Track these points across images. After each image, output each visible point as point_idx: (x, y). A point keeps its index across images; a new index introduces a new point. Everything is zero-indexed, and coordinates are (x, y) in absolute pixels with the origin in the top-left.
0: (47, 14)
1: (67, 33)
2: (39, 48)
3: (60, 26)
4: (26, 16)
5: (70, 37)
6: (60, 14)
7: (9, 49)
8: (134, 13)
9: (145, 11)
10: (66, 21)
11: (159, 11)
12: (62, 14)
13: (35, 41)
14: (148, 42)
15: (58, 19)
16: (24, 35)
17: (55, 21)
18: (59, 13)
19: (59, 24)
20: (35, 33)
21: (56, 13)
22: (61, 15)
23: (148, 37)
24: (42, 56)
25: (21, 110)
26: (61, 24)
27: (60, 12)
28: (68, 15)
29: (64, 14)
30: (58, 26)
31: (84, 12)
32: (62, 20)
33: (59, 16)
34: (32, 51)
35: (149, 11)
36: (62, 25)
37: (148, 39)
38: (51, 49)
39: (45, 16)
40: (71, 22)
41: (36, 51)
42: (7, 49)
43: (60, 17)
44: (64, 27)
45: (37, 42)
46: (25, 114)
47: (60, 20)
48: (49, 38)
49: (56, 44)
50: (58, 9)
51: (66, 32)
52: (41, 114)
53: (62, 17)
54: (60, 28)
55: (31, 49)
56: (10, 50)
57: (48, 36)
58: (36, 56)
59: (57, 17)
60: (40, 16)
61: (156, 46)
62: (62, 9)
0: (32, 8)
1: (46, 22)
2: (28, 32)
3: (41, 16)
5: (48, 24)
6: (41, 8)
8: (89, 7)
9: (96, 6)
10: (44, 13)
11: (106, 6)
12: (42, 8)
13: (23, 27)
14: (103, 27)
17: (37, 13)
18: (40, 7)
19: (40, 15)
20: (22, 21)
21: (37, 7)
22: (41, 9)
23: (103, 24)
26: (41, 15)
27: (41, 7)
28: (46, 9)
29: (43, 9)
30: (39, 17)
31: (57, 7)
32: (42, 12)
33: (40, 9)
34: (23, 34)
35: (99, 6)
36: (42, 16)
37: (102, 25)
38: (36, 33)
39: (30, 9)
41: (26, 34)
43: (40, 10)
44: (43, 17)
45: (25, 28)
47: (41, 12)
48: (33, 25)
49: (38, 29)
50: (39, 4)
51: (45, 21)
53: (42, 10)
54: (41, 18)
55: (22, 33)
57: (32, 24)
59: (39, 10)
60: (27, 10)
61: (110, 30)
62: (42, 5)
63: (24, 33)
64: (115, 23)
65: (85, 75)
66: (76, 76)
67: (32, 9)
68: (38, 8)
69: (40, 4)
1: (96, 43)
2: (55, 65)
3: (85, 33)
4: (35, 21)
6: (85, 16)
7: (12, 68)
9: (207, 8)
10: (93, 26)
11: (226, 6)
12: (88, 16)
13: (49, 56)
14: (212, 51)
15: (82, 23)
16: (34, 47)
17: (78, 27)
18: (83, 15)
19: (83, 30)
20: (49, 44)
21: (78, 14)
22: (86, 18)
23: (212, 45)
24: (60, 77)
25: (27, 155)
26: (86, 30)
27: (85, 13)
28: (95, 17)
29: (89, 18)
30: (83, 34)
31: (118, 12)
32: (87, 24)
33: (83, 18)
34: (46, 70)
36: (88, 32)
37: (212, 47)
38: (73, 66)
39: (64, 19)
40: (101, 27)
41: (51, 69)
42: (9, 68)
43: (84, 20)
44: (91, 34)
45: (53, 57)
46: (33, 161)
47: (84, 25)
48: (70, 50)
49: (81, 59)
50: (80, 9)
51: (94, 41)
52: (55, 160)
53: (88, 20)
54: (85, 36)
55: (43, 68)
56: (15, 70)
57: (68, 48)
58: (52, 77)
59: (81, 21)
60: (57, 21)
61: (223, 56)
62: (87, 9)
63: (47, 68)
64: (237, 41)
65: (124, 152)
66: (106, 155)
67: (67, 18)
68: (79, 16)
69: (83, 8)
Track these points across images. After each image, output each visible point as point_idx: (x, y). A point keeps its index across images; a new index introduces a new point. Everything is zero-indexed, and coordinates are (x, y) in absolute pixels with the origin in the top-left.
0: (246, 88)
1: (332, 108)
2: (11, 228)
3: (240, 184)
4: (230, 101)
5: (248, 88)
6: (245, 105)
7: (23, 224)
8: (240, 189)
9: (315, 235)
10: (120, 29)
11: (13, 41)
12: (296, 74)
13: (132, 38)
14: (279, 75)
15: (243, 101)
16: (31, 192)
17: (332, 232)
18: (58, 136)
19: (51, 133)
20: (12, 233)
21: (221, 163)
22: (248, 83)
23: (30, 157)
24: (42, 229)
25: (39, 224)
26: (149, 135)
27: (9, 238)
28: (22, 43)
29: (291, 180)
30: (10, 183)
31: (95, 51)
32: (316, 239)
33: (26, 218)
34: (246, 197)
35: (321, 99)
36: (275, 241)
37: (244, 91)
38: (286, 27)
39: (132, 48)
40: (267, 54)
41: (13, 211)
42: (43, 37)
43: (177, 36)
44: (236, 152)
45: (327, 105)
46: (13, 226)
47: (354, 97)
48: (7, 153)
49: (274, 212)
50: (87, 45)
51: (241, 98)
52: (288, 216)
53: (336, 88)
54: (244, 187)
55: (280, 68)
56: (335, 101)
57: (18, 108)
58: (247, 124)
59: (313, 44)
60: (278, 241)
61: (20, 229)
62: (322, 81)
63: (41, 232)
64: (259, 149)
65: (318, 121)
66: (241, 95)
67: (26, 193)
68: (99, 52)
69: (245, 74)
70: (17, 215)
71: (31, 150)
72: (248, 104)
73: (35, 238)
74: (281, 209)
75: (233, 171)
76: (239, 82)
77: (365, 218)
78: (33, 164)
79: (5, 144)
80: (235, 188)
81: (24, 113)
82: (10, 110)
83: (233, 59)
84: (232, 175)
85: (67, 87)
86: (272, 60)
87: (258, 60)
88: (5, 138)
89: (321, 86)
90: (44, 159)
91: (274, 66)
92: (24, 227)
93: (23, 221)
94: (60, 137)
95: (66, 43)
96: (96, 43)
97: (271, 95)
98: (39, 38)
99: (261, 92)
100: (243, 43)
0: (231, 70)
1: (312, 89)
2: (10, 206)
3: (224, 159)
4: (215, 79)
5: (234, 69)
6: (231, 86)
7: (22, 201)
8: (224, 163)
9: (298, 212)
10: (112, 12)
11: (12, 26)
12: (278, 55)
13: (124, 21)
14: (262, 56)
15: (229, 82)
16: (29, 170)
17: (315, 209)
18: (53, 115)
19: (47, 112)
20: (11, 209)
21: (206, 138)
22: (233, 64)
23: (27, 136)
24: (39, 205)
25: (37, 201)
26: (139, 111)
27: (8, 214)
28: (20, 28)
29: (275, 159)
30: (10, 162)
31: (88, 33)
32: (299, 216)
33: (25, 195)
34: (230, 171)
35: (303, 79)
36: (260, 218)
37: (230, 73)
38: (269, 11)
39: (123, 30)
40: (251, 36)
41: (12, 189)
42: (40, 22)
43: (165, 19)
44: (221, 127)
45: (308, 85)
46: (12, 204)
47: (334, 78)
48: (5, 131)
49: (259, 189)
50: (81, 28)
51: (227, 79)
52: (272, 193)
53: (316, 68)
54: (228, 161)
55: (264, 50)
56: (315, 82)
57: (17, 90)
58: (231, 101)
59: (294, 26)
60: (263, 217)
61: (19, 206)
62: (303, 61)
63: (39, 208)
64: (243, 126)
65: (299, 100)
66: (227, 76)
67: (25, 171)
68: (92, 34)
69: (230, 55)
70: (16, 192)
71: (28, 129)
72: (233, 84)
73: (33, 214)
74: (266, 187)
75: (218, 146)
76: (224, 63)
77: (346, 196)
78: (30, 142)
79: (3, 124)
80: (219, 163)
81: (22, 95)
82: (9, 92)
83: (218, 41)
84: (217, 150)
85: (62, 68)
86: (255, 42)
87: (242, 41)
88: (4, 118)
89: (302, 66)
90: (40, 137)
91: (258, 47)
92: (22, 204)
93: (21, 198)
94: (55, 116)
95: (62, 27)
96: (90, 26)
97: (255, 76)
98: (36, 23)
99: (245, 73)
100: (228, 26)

# Task requirements
Restate verbatim the first line above and all lines after it through the line containing "26: (61, 24)"; omit the rest.

# Expected answer
Track these points across images. After each image, output each visible point as point_idx: (x, y). A point keeps its index across images; a new index introduces a new point. Everything is zero-indexed, and coordinates are (x, y) in absolute pixels with the origin in the top-left.
0: (47, 14)
1: (67, 33)
2: (39, 48)
3: (60, 26)
4: (26, 16)
5: (70, 37)
6: (60, 14)
7: (9, 49)
8: (134, 13)
9: (145, 11)
10: (66, 21)
11: (159, 11)
12: (62, 14)
13: (35, 41)
14: (148, 42)
15: (58, 19)
16: (24, 35)
17: (55, 21)
18: (59, 13)
19: (59, 24)
20: (35, 33)
21: (56, 13)
22: (61, 15)
23: (148, 37)
24: (42, 56)
25: (21, 110)
26: (61, 24)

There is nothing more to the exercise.